*TASK INSTRUCTIONS*
What is the number of lines below that contain the word "settings"? Respond with that number alone.

[Items from a data source]
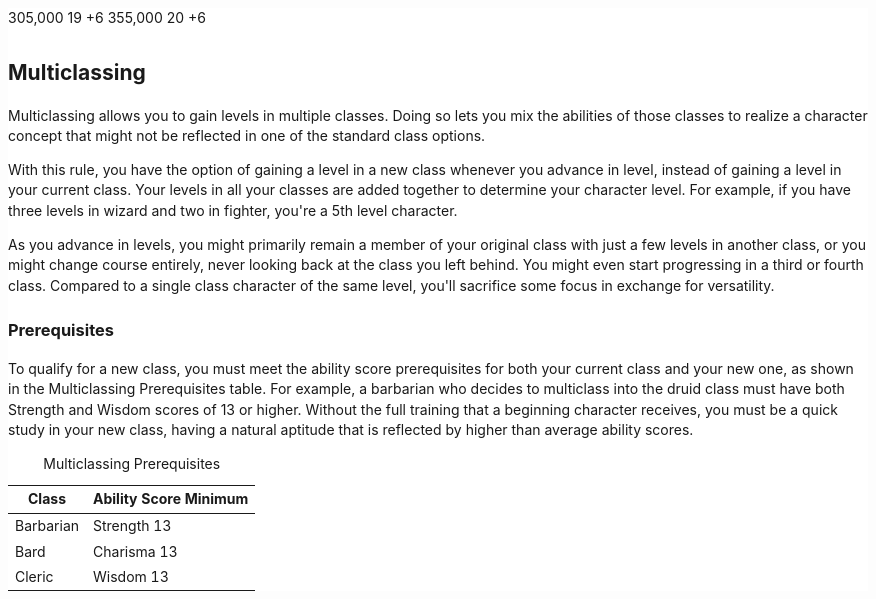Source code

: </tr>
<tr>
	<td>305,000</td>
	<td style="text-align:center;">19</td>
	<td style="text-align:center;">+6</td>
</tr>
<tr>
	<td>355,000</td>
	<td style="text-align:center;">20</td>
	<td style="text-align:center;">+6</td>
</tr>
</tbody>
</table>

## Multiclassing
Multiclassing allows you to gain levels in multiple classes. Doing so lets you mix the abilities of those classes to realize a character concept that might not be reflected in one of the standard class options.

With this rule, you have the option of gaining a level in a new class whenever you advance in level, instead of gaining a level in your current class. Your levels in all your classes are added together to determine your character level. For example, if you have three levels in wizard and two in fighter, you're a 5th level character.

As you advance in levels, you might primarily remain a member of your original class with just a few levels in another class, or you might change course entirely, never looking back at the class you left behind. You might even start progressing in a third or fourth class. Compared to a single class character of the same level, you'll sacrifice some focus in exchange for versatility.

### Prerequisites
To qualify for a new class, you must meet the ability score prerequisites for both your current class and your new one, as shown in the Multiclassing Prerequisites table. For example, a barbarian who decides to multiclass into the druid class must have both Strength and Wisdom scores of 13 or higher. Without the full training that a beginning character receives, you must be a quick study in your new class, having a natural aptitude that is reflected by higher  than average ability scores.



<table>
<caption id="multiclassingprerequisites">Multiclassing Prerequisites</caption>
<colgroup>
<col style="text-align:left;"/>
<col style="text-align:left;"/>
</colgroup>

<thead>
<tr>
	<th>Class</th>
	<th>Ability Score Minimum</th>
</tr>
</thead>

<tbody>
<tr>
	<td>Barbarian</td>
	<td>Strength 13</td>
</tr>
<tr>
	<td>Bard</td>
	<td>Charisma 13</td>
</tr>
<tr>
	<td>Cleric</td>
	<td>Wisdom 13</td>
</tr>
<tr>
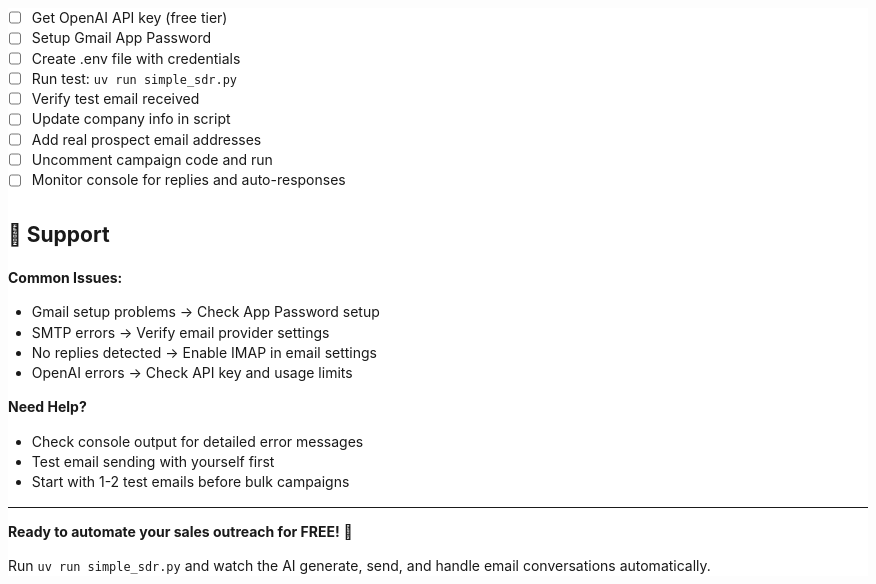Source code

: - [ ] Get OpenAI API key (free tier)
- [ ] Setup Gmail App Password
- [ ] Create .env file with credentials  
- [ ] Run test: `uv run simple_sdr.py`
- [ ] Verify test email received
- [ ] Update company info in script
- [ ] Add real prospect email addresses
- [ ] Uncomment campaign code and run
- [ ] Monitor console for replies and auto-responses

## 🤝 Support

**Common Issues:**
- Gmail setup problems → Check App Password setup
- SMTP errors → Verify email provider settings  
- No replies detected → Enable IMAP in email settings
- OpenAI errors → Check API key and usage limits

**Need Help?**
- Check console output for detailed error messages
- Test email sending with yourself first
- Start with 1-2 test emails before bulk campaigns

---

**Ready to automate your sales outreach for FREE!** 🎉

Run `uv run simple_sdr.py` and watch the AI generate, send, and handle email conversations automatically.
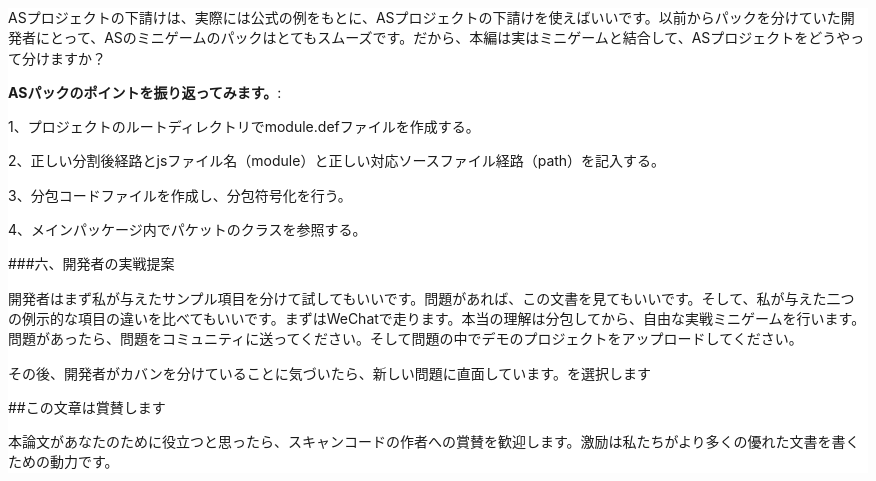 ASプロジェクトの下請けは、実際には公式の例をもとに、ASプロジェクトの下請けを使えばいいです。以前からパックを分けていた開発者にとって、ASのミニゲームのパックはとてもスムーズです。だから、本編は実はミニゲームと結合して、ASプロジェクトをどうやって分けますか？

**ASパックのポイントを振り返ってみます。**:

1、プロジェクトのルートディレクトリでmodule.defファイルを作成する。

2、正しい分割後経路とjsファイル名（module）と正しい対応ソースファイル経路（path）を記入する。

3、分包コードファイルを作成し、分包符号化を行う。

4、メインパッケージ内でパケットのクラスを参照する。



###六、開発者の実戦提案

開発者はまず私が与えたサンプル項目を分けて試してもいいです。問題があれば、この文書を見てもいいです。そして、私が与えた二つの例示的な項目の違いを比べてもいいです。まずはWeChatで走ります。本当の理解は分包してから、自由な実戦ミニゲームを行います。問題があったら、問題をコミュニティに送ってください。そして問題の中でデモのプロジェクトをアップロードしてください。

その後、開発者がカバンを分けていることに気づいたら、新しい問題に直面しています。を選択します



##この文章は賞賛します

本論文があなたのために役立つと思ったら、スキャンコードの作者への賞賛を歓迎します。激励は私たちがより多くの優れた文書を書くための動力です。
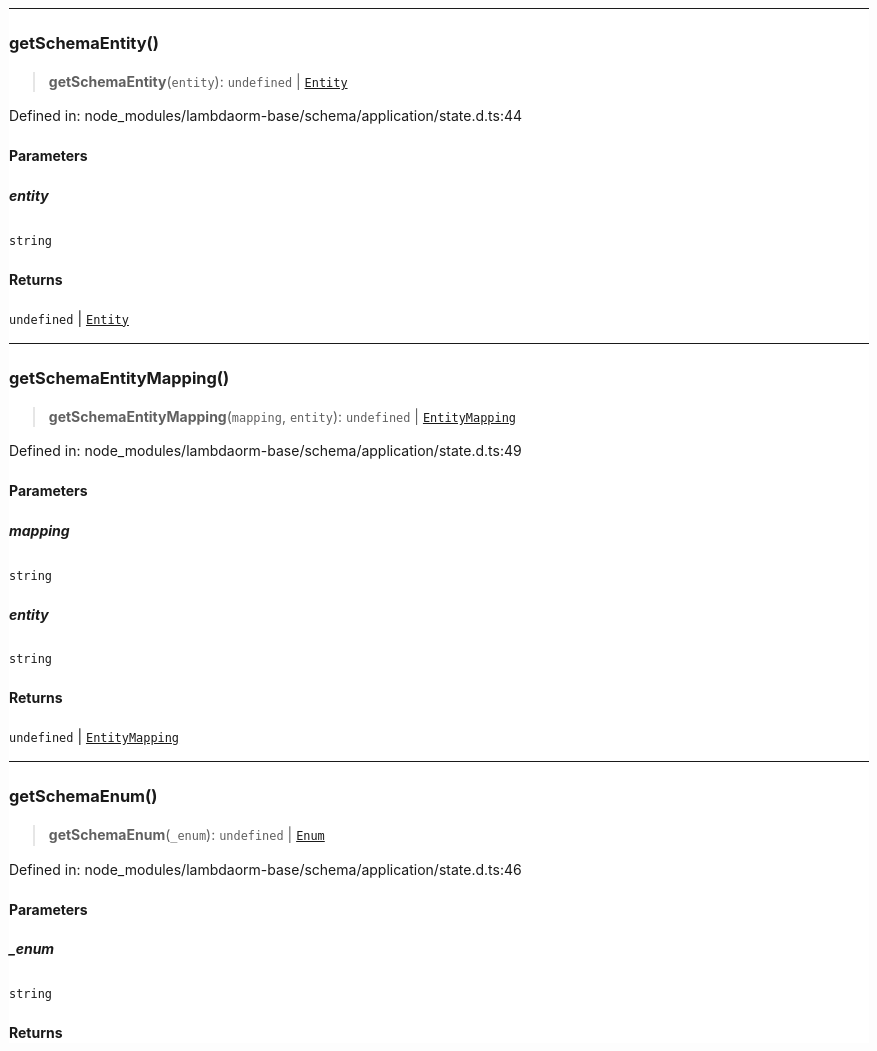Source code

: ***

### getSchemaEntity()

> **getSchemaEntity**(`entity`): `undefined` \| [`Entity`](../interfaces/Entity.md)

Defined in: node\_modules/lambdaorm-base/schema/application/state.d.ts:44

#### Parameters

##### entity

`string`

#### Returns

`undefined` \| [`Entity`](../interfaces/Entity.md)

***

### getSchemaEntityMapping()

> **getSchemaEntityMapping**(`mapping`, `entity`): `undefined` \| [`EntityMapping`](../interfaces/EntityMapping.md)

Defined in: node\_modules/lambdaorm-base/schema/application/state.d.ts:49

#### Parameters

##### mapping

`string`

##### entity

`string`

#### Returns

`undefined` \| [`EntityMapping`](../interfaces/EntityMapping.md)

***

### getSchemaEnum()

> **getSchemaEnum**(`_enum`): `undefined` \| [`Enum`](../interfaces/Enum.md)

Defined in: node\_modules/lambdaorm-base/schema/application/state.d.ts:46

#### Parameters

##### \_enum

`string`

#### Returns
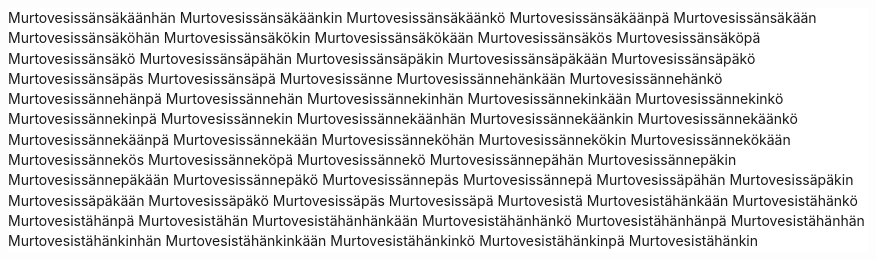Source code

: Murtovesissänsäkäänhän
Murtovesissänsäkäänkin
Murtovesissänsäkäänkö
Murtovesissänsäkäänpä
Murtovesissänsäkään
Murtovesissänsäköhän
Murtovesissänsäkökin
Murtovesissänsäkökään
Murtovesissänsäkös
Murtovesissänsäköpä
Murtovesissänsäkö
Murtovesissänsäpähän
Murtovesissänsäpäkin
Murtovesissänsäpäkään
Murtovesissänsäpäkö
Murtovesissänsäpäs
Murtovesissänsäpä
Murtovesissänne
Murtovesissännehänkään
Murtovesissännehänkö
Murtovesissännehänpä
Murtovesissännehän
Murtovesissännekinhän
Murtovesissännekinkään
Murtovesissännekinkö
Murtovesissännekinpä
Murtovesissännekin
Murtovesissännekäänhän
Murtovesissännekäänkin
Murtovesissännekäänkö
Murtovesissännekäänpä
Murtovesissännekään
Murtovesissänneköhän
Murtovesissännekökin
Murtovesissännekökään
Murtovesissännekös
Murtovesissänneköpä
Murtovesissännekö
Murtovesissännepähän
Murtovesissännepäkin
Murtovesissännepäkään
Murtovesissännepäkö
Murtovesissännepäs
Murtovesissännepä
Murtovesissäpähän
Murtovesissäpäkin
Murtovesissäpäkään
Murtovesissäpäkö
Murtovesissäpäs
Murtovesissäpä
Murtovesistä
Murtovesistähänkään
Murtovesistähänkö
Murtovesistähänpä
Murtovesistähän
Murtovesistähänhänkään
Murtovesistähänhänkö
Murtovesistähänhänpä
Murtovesistähänhän
Murtovesistähänkinhän
Murtovesistähänkinkään
Murtovesistähänkinkö
Murtovesistähänkinpä
Murtovesistähänkin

*EXERCISE OUTPUT*
2